- YOUR GOAL -
A verbatim reproduction of the lines below, from the line containing "11: (113, 42)" through the line containing "17: (99, 150)", both ends included, is the whole required output.

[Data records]
====

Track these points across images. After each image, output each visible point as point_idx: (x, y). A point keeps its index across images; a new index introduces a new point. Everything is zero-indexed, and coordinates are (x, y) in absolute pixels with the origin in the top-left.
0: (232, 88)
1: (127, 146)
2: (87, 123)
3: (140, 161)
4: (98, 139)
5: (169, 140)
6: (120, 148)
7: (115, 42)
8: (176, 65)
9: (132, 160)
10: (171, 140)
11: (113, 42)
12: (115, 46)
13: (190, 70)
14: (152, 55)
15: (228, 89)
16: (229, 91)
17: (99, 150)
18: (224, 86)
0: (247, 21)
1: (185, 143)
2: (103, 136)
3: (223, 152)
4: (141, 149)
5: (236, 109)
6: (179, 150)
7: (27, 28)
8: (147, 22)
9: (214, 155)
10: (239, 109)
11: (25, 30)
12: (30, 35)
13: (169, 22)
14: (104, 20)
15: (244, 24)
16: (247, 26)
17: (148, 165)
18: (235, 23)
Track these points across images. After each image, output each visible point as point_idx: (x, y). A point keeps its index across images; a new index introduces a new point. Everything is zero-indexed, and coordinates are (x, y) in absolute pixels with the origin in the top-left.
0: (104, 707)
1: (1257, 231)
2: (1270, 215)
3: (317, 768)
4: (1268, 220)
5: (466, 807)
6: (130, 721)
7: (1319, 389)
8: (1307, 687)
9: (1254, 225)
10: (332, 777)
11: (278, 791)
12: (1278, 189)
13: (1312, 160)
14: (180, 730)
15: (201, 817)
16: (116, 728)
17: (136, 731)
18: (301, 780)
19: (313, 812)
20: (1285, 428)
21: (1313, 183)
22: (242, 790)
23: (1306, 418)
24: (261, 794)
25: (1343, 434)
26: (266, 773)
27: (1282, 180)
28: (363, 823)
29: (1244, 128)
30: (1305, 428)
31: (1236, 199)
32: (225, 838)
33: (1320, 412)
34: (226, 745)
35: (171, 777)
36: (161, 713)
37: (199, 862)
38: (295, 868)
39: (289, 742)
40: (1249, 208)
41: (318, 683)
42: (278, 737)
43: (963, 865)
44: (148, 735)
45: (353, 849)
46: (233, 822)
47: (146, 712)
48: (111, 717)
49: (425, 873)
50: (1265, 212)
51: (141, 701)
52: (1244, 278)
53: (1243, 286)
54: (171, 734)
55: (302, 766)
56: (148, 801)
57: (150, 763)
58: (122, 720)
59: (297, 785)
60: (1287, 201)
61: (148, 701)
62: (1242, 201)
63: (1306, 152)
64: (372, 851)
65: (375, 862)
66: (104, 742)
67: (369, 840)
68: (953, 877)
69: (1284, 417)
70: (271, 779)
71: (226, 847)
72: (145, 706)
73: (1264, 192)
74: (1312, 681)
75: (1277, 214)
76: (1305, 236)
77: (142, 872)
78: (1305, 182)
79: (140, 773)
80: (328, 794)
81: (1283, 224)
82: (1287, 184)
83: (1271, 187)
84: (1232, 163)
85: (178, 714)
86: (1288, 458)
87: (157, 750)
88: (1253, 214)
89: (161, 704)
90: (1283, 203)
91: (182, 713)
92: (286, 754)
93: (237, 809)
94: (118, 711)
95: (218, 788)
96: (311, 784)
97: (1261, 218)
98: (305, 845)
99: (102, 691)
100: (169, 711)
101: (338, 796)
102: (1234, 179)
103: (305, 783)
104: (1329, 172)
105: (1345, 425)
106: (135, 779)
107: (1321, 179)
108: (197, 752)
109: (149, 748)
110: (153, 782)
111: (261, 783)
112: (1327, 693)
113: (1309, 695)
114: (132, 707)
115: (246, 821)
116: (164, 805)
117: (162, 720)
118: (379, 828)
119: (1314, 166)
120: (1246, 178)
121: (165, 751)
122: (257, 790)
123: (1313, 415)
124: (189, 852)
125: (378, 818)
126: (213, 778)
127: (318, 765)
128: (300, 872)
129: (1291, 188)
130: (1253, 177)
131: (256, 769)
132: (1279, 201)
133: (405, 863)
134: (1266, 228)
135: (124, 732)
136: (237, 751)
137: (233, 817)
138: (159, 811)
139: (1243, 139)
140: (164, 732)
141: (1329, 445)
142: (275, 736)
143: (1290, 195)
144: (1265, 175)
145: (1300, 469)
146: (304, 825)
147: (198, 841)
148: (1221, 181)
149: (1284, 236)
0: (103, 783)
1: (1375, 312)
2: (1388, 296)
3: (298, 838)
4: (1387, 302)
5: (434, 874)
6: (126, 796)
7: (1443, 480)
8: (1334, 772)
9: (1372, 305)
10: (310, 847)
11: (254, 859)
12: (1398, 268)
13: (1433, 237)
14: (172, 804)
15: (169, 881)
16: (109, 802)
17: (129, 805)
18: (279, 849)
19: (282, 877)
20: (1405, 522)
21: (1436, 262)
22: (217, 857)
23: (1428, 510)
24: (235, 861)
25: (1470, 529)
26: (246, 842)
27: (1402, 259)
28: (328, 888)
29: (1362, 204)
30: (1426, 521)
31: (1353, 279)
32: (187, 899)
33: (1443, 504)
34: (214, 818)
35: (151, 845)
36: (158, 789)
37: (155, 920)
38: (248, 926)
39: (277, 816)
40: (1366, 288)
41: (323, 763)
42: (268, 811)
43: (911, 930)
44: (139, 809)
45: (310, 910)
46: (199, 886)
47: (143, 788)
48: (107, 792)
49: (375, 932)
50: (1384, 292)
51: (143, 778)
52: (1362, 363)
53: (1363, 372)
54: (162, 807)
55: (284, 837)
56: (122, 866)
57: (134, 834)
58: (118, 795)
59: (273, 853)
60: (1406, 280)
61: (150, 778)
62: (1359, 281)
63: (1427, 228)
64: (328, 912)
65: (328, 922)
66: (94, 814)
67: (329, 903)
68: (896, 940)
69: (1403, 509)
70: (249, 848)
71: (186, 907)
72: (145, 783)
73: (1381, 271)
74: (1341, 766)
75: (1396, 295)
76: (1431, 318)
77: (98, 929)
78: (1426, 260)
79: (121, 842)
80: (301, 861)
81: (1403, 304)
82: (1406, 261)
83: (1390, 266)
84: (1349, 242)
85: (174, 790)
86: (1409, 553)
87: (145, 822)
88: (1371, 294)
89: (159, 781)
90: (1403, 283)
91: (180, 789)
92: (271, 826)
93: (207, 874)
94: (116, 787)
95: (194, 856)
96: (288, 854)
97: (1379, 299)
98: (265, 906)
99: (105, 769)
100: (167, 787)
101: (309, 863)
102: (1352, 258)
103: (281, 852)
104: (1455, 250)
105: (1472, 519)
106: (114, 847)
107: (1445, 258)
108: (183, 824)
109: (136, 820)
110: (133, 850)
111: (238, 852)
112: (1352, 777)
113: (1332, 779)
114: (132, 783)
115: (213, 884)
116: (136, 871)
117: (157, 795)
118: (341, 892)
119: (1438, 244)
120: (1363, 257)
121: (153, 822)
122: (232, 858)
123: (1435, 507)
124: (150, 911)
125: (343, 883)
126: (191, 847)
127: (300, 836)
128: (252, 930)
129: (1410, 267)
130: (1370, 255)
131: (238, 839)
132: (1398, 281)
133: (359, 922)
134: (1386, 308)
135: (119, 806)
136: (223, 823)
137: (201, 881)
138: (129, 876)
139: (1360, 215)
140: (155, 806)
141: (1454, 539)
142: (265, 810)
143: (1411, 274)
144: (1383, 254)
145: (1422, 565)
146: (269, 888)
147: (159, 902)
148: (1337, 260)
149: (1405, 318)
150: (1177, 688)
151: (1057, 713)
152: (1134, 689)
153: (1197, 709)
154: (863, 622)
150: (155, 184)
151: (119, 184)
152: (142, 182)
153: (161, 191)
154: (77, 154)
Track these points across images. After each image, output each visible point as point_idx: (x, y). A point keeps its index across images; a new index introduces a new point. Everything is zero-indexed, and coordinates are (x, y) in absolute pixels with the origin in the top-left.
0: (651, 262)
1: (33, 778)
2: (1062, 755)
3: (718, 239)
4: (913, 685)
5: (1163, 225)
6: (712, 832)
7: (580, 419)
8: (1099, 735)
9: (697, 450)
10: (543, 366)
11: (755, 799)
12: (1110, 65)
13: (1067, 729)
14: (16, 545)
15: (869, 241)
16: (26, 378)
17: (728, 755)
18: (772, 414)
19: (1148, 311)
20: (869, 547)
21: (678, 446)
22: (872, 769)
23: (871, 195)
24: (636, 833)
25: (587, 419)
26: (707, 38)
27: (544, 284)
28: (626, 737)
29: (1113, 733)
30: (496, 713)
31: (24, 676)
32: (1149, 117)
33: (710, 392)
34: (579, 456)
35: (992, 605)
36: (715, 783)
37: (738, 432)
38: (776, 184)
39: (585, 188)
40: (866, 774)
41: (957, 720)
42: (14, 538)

====

- RESULT OF THIS TASK -
11: (113, 42)
12: (115, 46)
13: (190, 70)
14: (152, 55)
15: (228, 89)
16: (229, 91)
17: (99, 150)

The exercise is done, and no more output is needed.